How many people have you encountered in life that have really left a lasting impression on you for most of your life? I know of one that immediately springs to mind. My Grandfather, or Papa as we was affectionately known to all his grandchildren and great grandchildren.
When I was about nine years old my family returned back home to Scotland after living in Canada for four years. We lived with my grandparents for a few weeks before we had our own house. It was during this time that I encountered the first computer I had ever seen, a ZX81. It was the strangest contraption I had seen. My Papa showed me how to load games on it and type in basic instructions.
While this was my first encounter with a computer it wasn't my first introduction to programming. A little later on my Papa bought an Atari 800XL. During one of my many visits to my grandparents house, I watched my Papa typing furiously into his computer. I moved round to look at the screen and seen lines and lines of text with each line prefixed by a number.

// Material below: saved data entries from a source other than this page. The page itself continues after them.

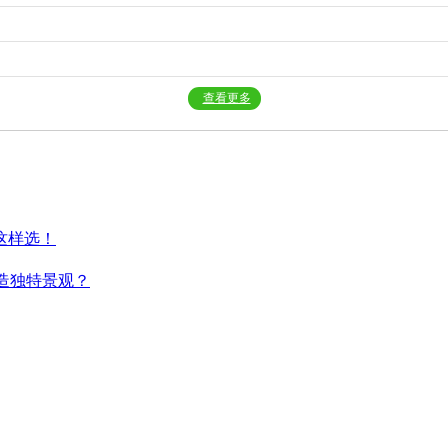
查看更多
这样选！
造独特景观？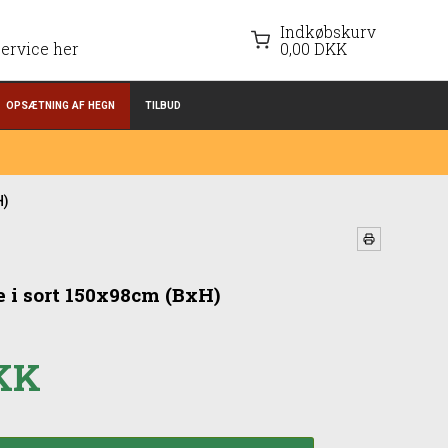
Indkøbskurv
ervice her
0,00 DKK
OPSÆTNING AF HEGN
TILBUD
H)
 i sort 150x98cm (BxH)
DKK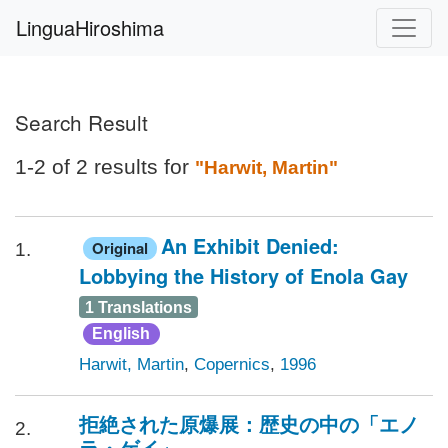
LinguaHiroshima
Search Result
1-2 of 2 results for
"Harwit, Martin"
An Exhibit Denied:
Original
1.
Lobbying the History of Enola Gay
1 Translations
English
Harwit, Martin
,
Copernics
,
1996
拒絶された原爆展：歴史の中の「エノ
2.
ラ・ゲイ」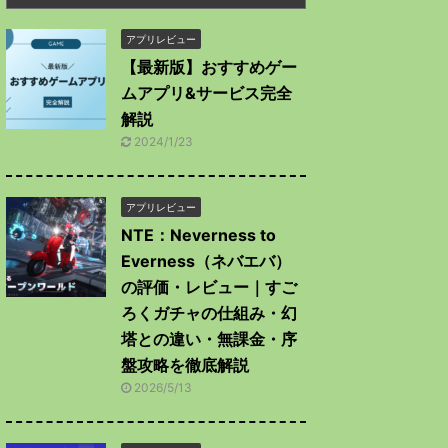
アプリレビュー
【最新版】おすすめゲー
ムアプリ&サービス完全
解説
2024/1/23
アプリレビュー
NTE：Neverness to
Everness（ネバエバ）
の評価・レビュー｜すご
ろくガチャの仕組み・幻
塔との違い・無課金・序
盤攻略を徹底解説
2026/5/13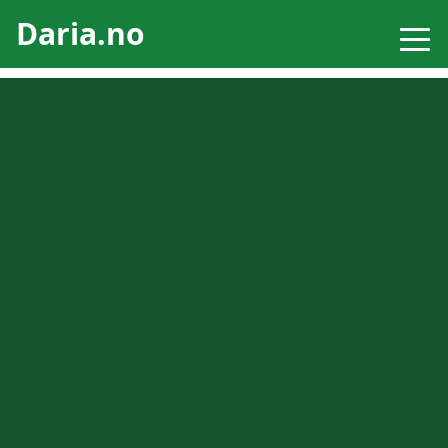
Daria.no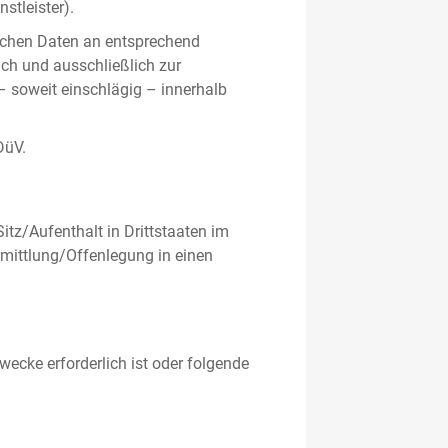
stleister).
ichen Daten an entsprechend
ich und ausschließlich zur
– soweit einschlägig – innerhalb
DüV.
tz/Aufenthalt in Drittstaaten im
mittlung/Offenlegung in einen
ecke erforderlich ist oder folgende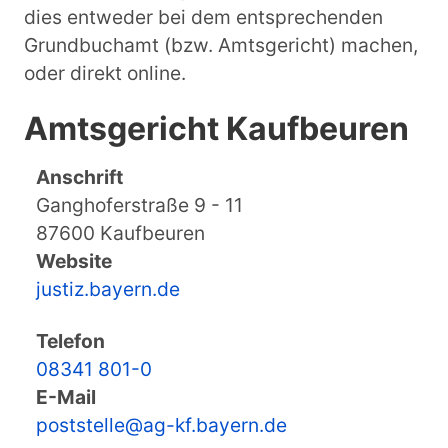
dies entweder bei dem entsprechenden
Grundbuchamt (bzw. Amtsgericht) machen,
oder direkt online.
Amtsgericht Kaufbeuren
Anschrift
Ganghoferstraße 9 - 11
87600 Kaufbeuren
Website
justiz.bayern.de
Telefon
08341 801-0
E-Mail
poststelle@ag-kf.bayern.de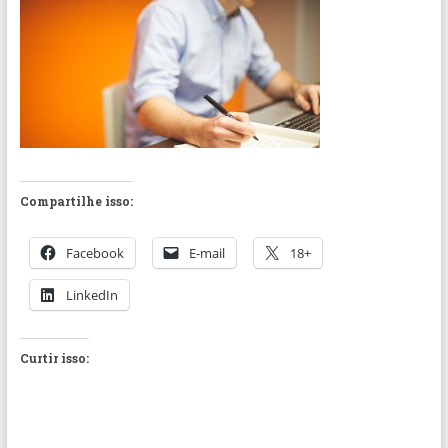
Compartilhe isso:
Facebook
E-mail
18+
LinkedIn
Curtir isso: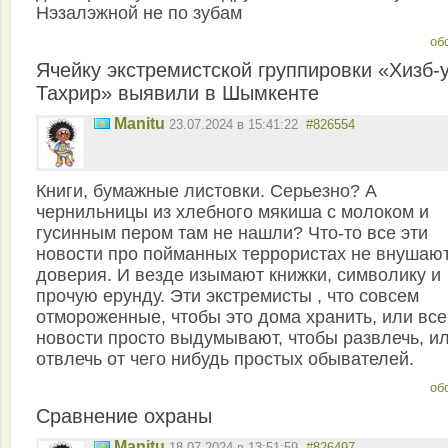
Нэзалэжной не по зубам
об
Ячейку экстремистской группировки «Хизб-у
Тахрир» выявили в Шымкенте
Manitu
23.07.2024 в 15:41:22
#826554
Книги, бумажные листовки. Серьезно? А
чернильницы из хлебного мякиша с молоком и
гусинным пером там не нашли? Что-то все эти
новости про пойманных террористах не внушаю
доверия. И везде изымают книжки, символику и
прочую ерунду. Эти экстремисты , что совсем
отмороженные, чтобы это дома хранить, или все
новости просто выдумывают, чтобы развлечь, и
отвлечь от чего нибудь простых обывателей.
об
Сравнение охраны
Manitu
18.07.2024 в 13:51:59
#826497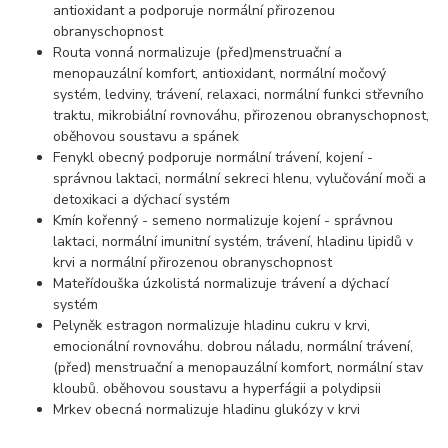
antioxidant a podporuje normální přirozenou
obranyschopnost
Routa vonná normalizuje (před)menstruační a
menopauzální komfort, antioxidant, normální močový
systém, ledviny, trávení, relaxaci, normální funkci střevního
traktu, mikrobiální rovnováhu, přirozenou obranyschopnost,
oběhovou soustavu a spánek
Fenykl obecný podporuje normální trávení, kojení -
správnou laktaci, normální sekreci hlenu, vylučování moči a
detoxikaci a dýchací systém
Kmín kořenný - semeno normalizuje kojení - správnou
laktaci, normální imunitní systém, trávení, hladinu lipidů v
krvi a normální přirozenou obranyschopnost
Mateřídouška úzkolistá normalizuje trávení a dýchací
systém
Pelyněk estragon normalizuje hladinu cukru v krvi,
emocionální rovnováhu. dobrou náladu, normální trávení,
(před) menstruační a menopauzální komfort, normální stav
kloubů. oběhovou soustavu a hyperfágii a polydipsii
Mrkev obecná normalizuje hladinu glukózy v krvi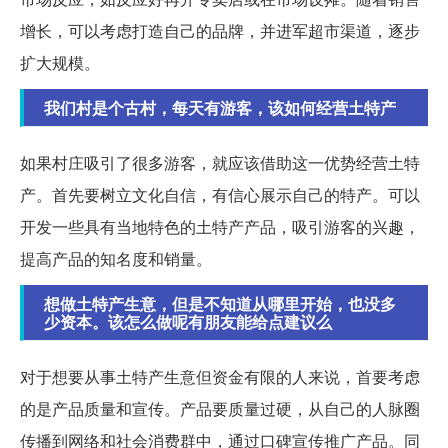
增长，可以考虑打造自己的品牌，并进军超市渠道，逐步
扩大规模。
我们村是个古村，每天有游客，该如何经营土特产
如果村庄吸引了很多游客，就应该借助这一优势经营土特
产。首先要树立文化自信，有信心展示自己的特产。可以
开发一些具有当地特色的土特产产品，吸引游客的兴趣，
提高产品的知名度和销量。
想做土特产生意，但是不知道从哪里开始，也没多
少资本。该怎么做呢有朋友能给点建议么
对于想要从事土特产生意但资金有限的人来说，首要考虑
的是产品质量和宣传。产品要质量过硬，从自己的人脉圈
传播到网络和社会消费群中，通过口碑宣传推广产品。同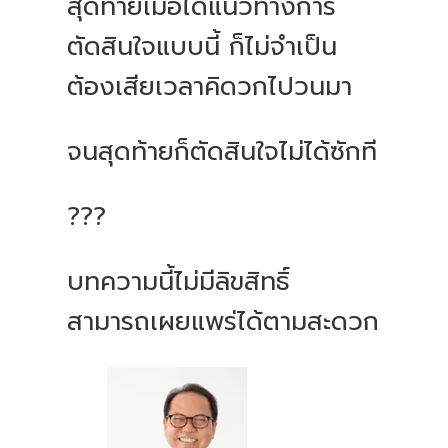
สุดท้ายเมื่อได้แนวทางการ
ตัดสินใจแบบนี้ ก็ไม่จำเป็น
ต้องเสียเวลาคิดวกไปวนมา
จนสุดท้ายก็ตัดสินใจไม่ได้ซักที
???
บทความนี้ไม่มีลิขสิทธิ์
สามารถเผยแพร่ได้ตามสะดวก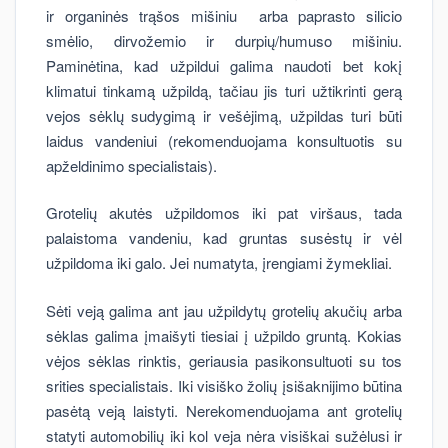
ir organinės trąšos mišiniu arba paprasto silicio
smėlio, dirvožemio ir durpių/humuso mišiniu.
Paminėtina, kad užpildui galima naudoti bet kokį
klimatui tinkamą užpildą, tačiau jis turi užtikrinti gerą
vejos sėklų sudygimą ir vešėjimą, užpildas turi būti
laidus vandeniui (rekomenduojama konsultuotis su
apželdinimo specialistais).
Grotelių akutės užpildomos iki pat viršaus, tada
palaistoma vandeniu, kad gruntas susėstų ir vėl
užpildoma iki galo. Jei numatyta, įrengiami žymekliai.
Sėti veją galima ant jau užpildytų grotelių akučių arba
sėklas galima įmaišyti tiesiai į užpildo gruntą. Kokias
vėjos sėklas rinktis, geriausia pasikonsultuoti su tos
srities specialistais. Iki visiško žolių įsišaknijimo būtina
pasėtą veją laistyti. Nerekomenduojama ant grotelių
statyti automobilių iki kol veja nėra visiškai sužėlusi ir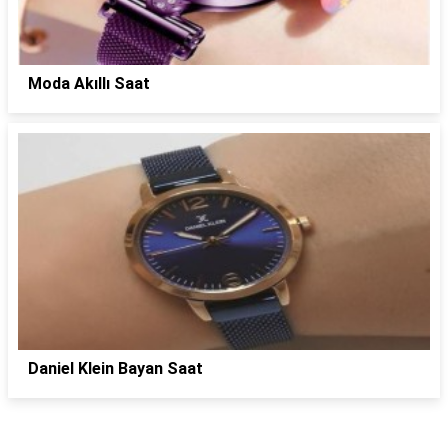
Moda Akıllı Saat
Daniel Klein Bayan Saat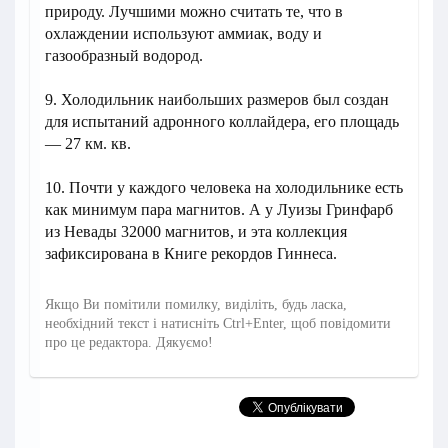
природу. Лучшими можно считать те, что в
охлаждении используют аммиак, воду и
газообразный водород.
9. Холодильник наибольших размеров был создан
для испытаний адронного коллайдера, его площадь
— 27 км. кв.
10. Почти у каждого человека на холодильнике есть
как минимум пара магнитов. А у Луизы Гринфарб
из Невады 32000 магнитов, и эта коллекция
зафиксирована в Книге рекордов Гиннеса.
Якщо Ви помітили помилку, виділіть, будь ласка,
необхідний текст і натисніть Ctrl+Enter, щоб повідомити
про це редактора. Дякуємо!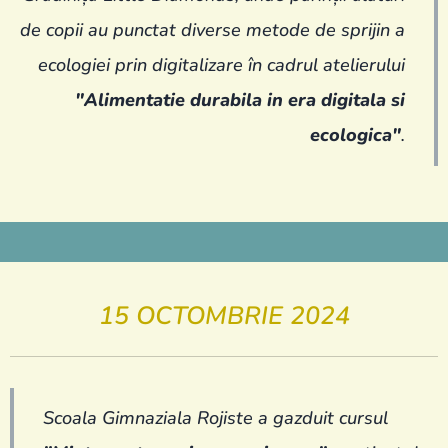
de copii au punctat diverse metode de sprijin a
ecologiei prin digitalizare în cadrul atelierului
"Alimentatie durabila in era digitala si
ecologica"
.
15 OCTOMBRIE 2024
Scoala Gimnaziala Rojiste a gazduit cursul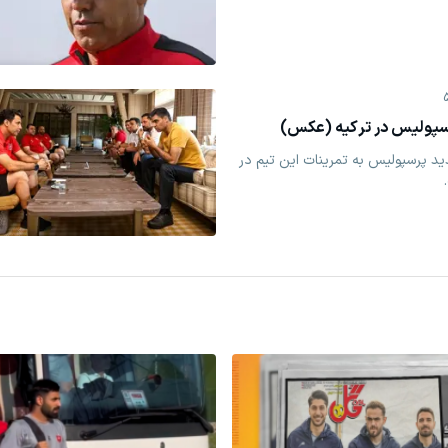
رسپولیس در ترکیه (عکس)
پرسپولیس به تمرینات این تیم در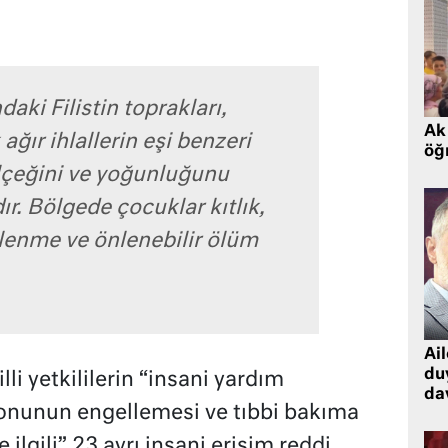
ndaki Filistin toprakları,
Ak 
ağır ihlallerin eşi benzeri
öğr
lçeğini ve yoğunluğunu
r. Bölgede çocuklar kıtlık,
slenme ve önlenebilir ölüm
Ai
du
li yetkililerin “insani yardım
dav
onunun engellemesi ve tıbbi bakıma
ilgili” 23 ayrı insani erişim reddi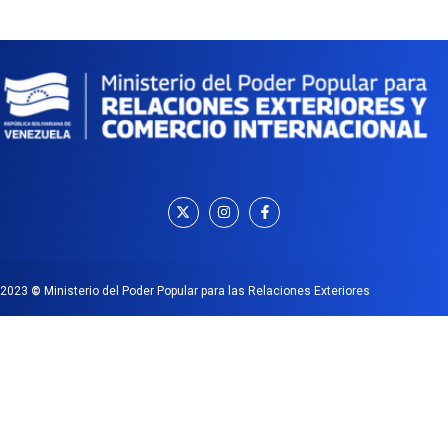
2023
©
Ministerio del Poder Popular para las Relaciones Exteriores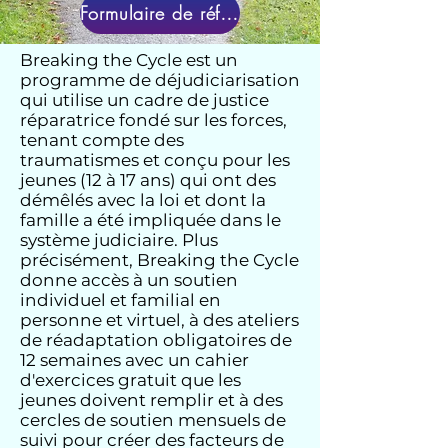
Formulaire de référence
Breaking the Cycle est un
programme de déjudiciarisation
qui utilise un cadre de justice
réparatrice fondé sur les forces,
tenant compte des
traumatismes et conçu pour les
jeunes (12 à 17 ans) qui ont des
démêlés avec la loi et dont la
famille a été impliquée dans le
système judiciaire. Plus
précisément, Breaking the Cycle
donne accès à un soutien
individuel et familial en
personne et virtuel, à des ateliers
de réadaptation obligatoires de
12 semaines avec un cahier
d'exercices gratuit que les
jeunes doivent remplir et à des
cercles de soutien mensuels de
suivi pour créer des facteurs de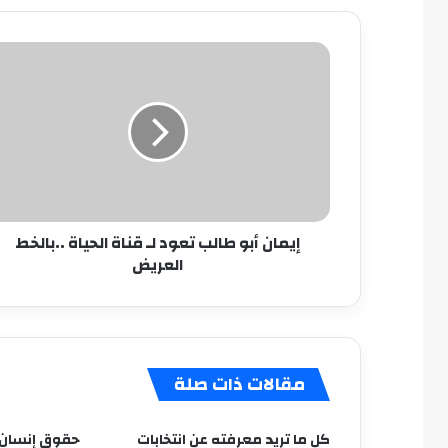
إيمان
أبو
طالب
تعود
لـ
قناة
الحياة
..بالخط
العريض
إيمان أبو طالب تعود لـ قناة الحياة ..بالخط
العريض
مقالات ذات صلة
كل ما تريد معرفته عن انتخابات
حقوق إنسان ا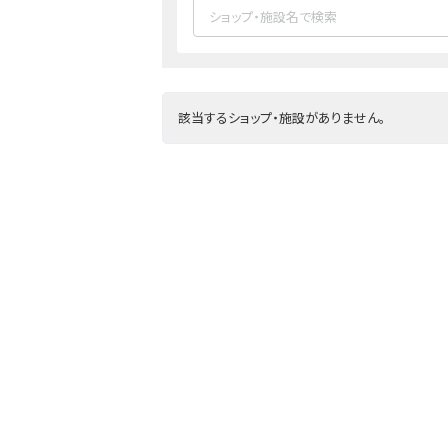
該当するショップ・施設がありません。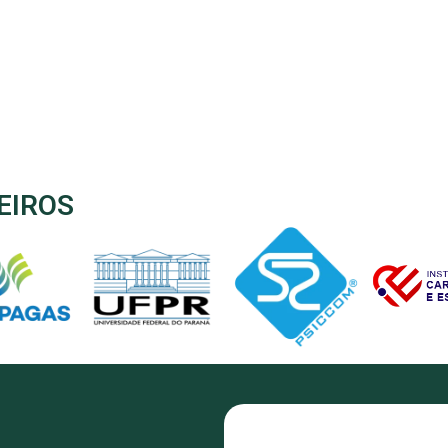
EIROS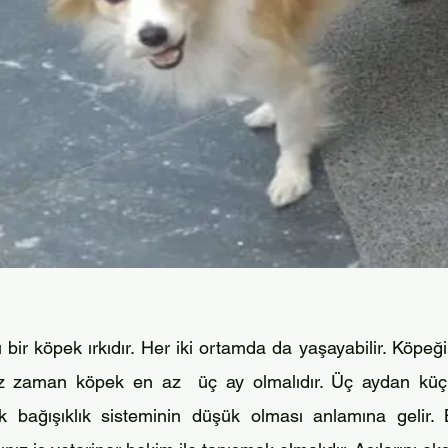
bir köpek ırkıdır. Her iki
ortamda da yaşayabilir. Köpeğ
iz zaman köpek en az üç ay olmalıdır. Üç aydan küçü
k bağışıklık sisteminin düşük olması
anlamına gelir.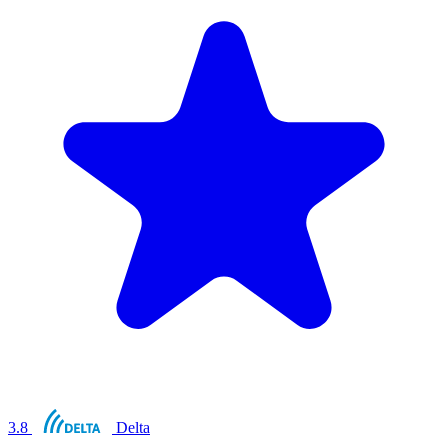
3.8
Delta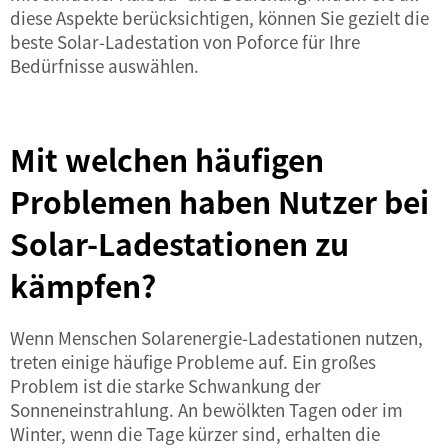
diese Aspekte berücksichtigen, können Sie gezielt die
beste Solar-Ladestation von Poforce für Ihre
Bedürfnisse auswählen.
Mit welchen häufigen
Problemen haben Nutzer bei
Solar-Ladestationen zu
kämpfen?
Wenn Menschen Solarenergie-Ladestationen nutzen,
treten einige häufige Probleme auf. Ein großes
Problem ist die starke Schwankung der
Sonneneinstrahlung. An bewölkten Tagen oder im
Winter, wenn die Tage kürzer sind, erhalten die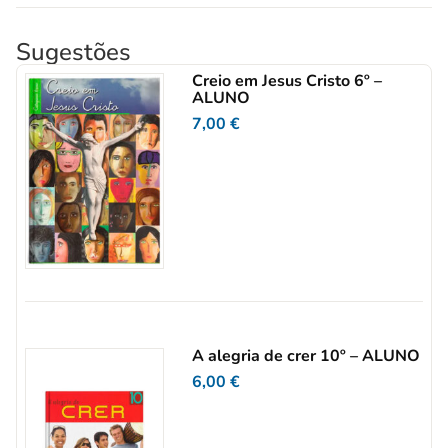
Sugestões
Creio em Jesus Cristo 6º –
ALUNO
7,00
€
A alegria de crer 10º – ALUNO
6,00
€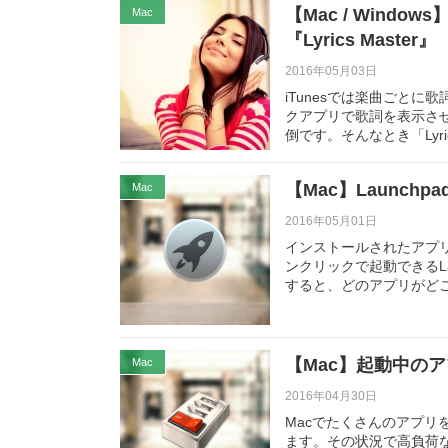
【Mac / Wind
Mac
『Lyrics Master』
2016年05月03日
iTunesでは楽曲ごとに
クアプリで歌詞を表示さ
倒です。そんなとき「Lyric
【Mac】Launc
Mac
2016年05月01日
インストールされたアプリ
ンクリックで起動できるL
すると、どのアプリがど
【Mac】起動中の
Mac
2016年04月30日
Macでたくさんのアプ
ます。その状況で高負荷な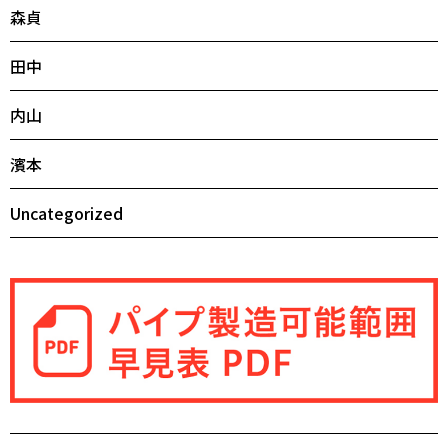
森貞
田中
内山
濱本
Uncategorized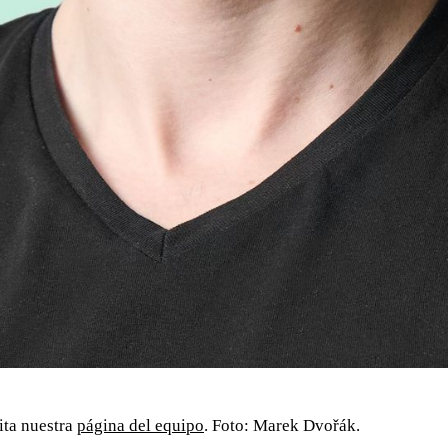
sita nuestra
página del equipo
. Foto: Marek Dvořák.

Always inquisitive about stuff, I asked what it was and he told me he was typing in the instructions for a game into the computer or a program as he called it. Once all the instructions were typed in, you could run the game. He showed me the game once it was complete and explain what the different parts of the code do.
To start programming in your 50's is quite a feat, especially given the lack of programming resources and aids that were available at the time, but he was such a clever man and was always looking for something to dabble in.
Since those days of watching my Papa writing code on his Atari, I've always had a computer at some point in my life. From a couple of Spectrums I made the jump to a PC in the 90's. Through a number of different PC's I've ended up where I am today typing this on a MacBook Pro. What started out as a little hobby through my childhood has turned into a career that I thoroughly enjoy doing.
This morning my Papa, my first programming mentor, passed away.
It wasn't expected, but he was very old and suffered from a number of health issues including dementia and macular degeneration. Whether it's expected or not, it's always hard news to digest.
One memory that will always stick with me though is the hours he spent showing me what you can do with a few lines of code and computer. From those first days of writing programs in BASIC, it has shaped me into what I do today, a person who not only earns a living from writing code but also thoroughly enjoys doing it.
Quite a lasting impression I think you'll agree.